Does Preference Card Standardization Make Any Sense?
Could product variability for performing the same procedure be reduced with surgical staff buy-in, so that hospitals not only would deal with the OR logistics more efficiently and eliminate product expiration, but also have more bargaining power with vendors to get better deals?
Does it make sense to have a standardized procedure-specific preference card for the hospital? Could this standard be industry-wide? Am I pushing my questioning luck too far? Coming from a purely analytical and healthcare layman’s perspective, maybe sometimes it does make sense to ask bold questions that might seem absurd to most at first but could challenge the thought processes of “we have always done it this way…” into valuable what-if scenarios.
Conclusion. The Questions Remain!
The initial foray into perioperative exploratory data analysis has now concluded. The descriptive part of my analytical endeavor has revealed that a major orthopedic hospital was conducting a sizable operation, where hundreds of orthopedic surgeons were conducting thousands of surgeries and using hundreds of thousands of products—all within a very short span of time. Narrowing the scope on one particular high-rate, single-surgeon/single-procedure intervention (total knee replacement), I discovered some sobering statistics worthy of further diagnostic scrutiny:
- Why is it that roughly 30-35% of the requested products are being returned unused at a considerable cost?
- Why is a non-negligible number of unrequested products being returned?
- Why are some of the products consistently being returned unused?
- Why do some surgeons use more than 75% more products than their peers?
- Why is there so much product variability for identical procedures?
The nature of the above questions has in turn undoubtedly led me to ponder some rhetorical what-if questions myself:
- Can mid-procedure impromptu product requests be predicted?
- It is useful to track the evolution of preference cards?
- Does it make sense to have unified/standardized preference cards?
- Would the product storage footprint be reduced by a significant percentage?
- Could there be better synergy between the clinical and supply chain sides of healthcare, so that they are clinically driven, yet cost-aware?
In the process of finding some answers to the above questions, my hope is to come across interesting analytical possibilities that will lead to potential business insight that has the healthcare profession’s backing. Or if not, at least it might arouse their curiosity to think of yet-unconsidered what-if possibilities. After all, exploratory data analysis is meant to be just that: the opportunity to explore with the hope of discovery! And it’s the hope that this discovery will make all of us start thinking out of the box. Discoveries will lead us to actionable business insights to improve perioperative business processes, by predicting what will happen and prescribing how to promote or prevent certain eventualities.
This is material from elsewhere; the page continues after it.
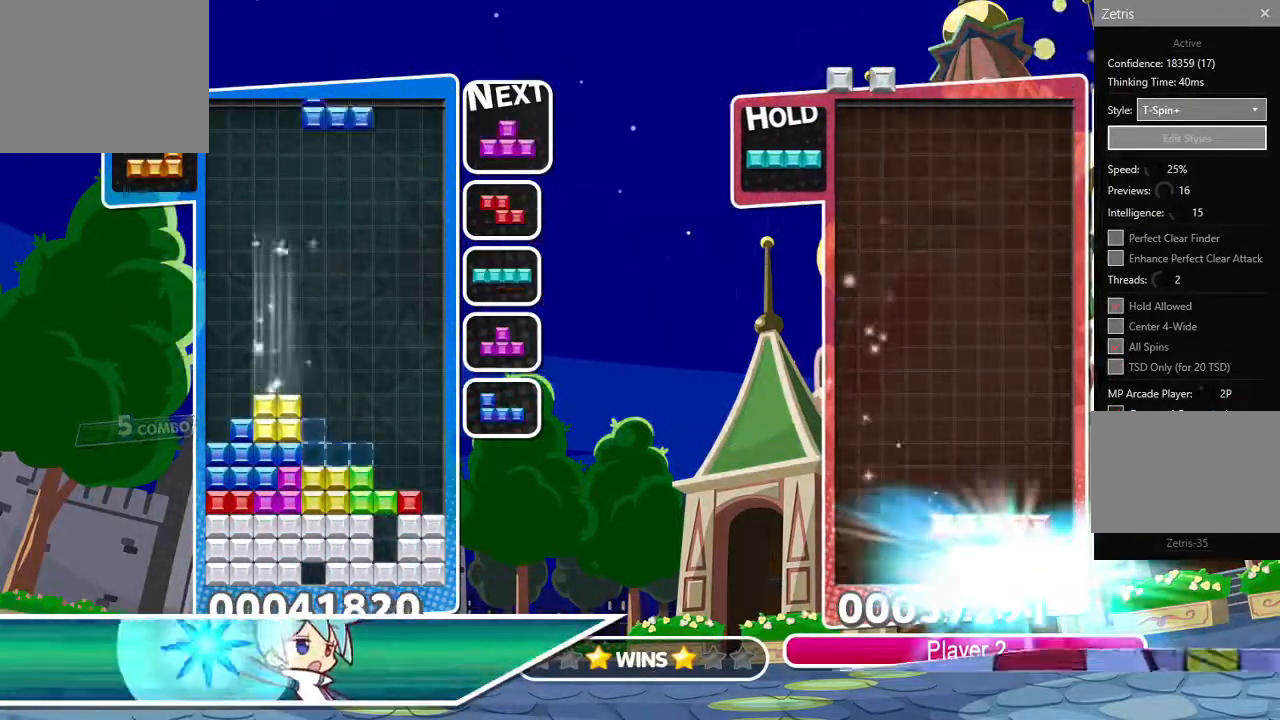
{"dt_ms": 500, "buttons": [], "left_stick": "center", "right_stick": "center", "events": [[33, "CIRCLE", "down"], [100, "CIRCLE", "up"], [183, "CIRCLE", "down"], [250, "DPAD_UP", "down"], [267, "DPAD_RIGHT", "up"], [300, "CIRCLE", "up"], [400, "DPAD_UP", "up"]]}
In leveraging descriptive and diagnostic analytics in the current leg of my Exploratory Data Analysis journey, I have come out of this analytical endeavor acutely aware on one hand and better informed on the other, of the many challenges of the perioperative scene.
By using state-of-the-art technology, whether it is advanced visualizations to better assess perioperative business processes, or machine learning technology to learn and make sense of the data and propose actionable business insight, I feel confident that I have set the stage to extend further the next leg of my analytical journey into the predictive and prescriptive zones.
I hope that you, the reader, will still accompany me, as you already have, through other series of blogs that I intend to write.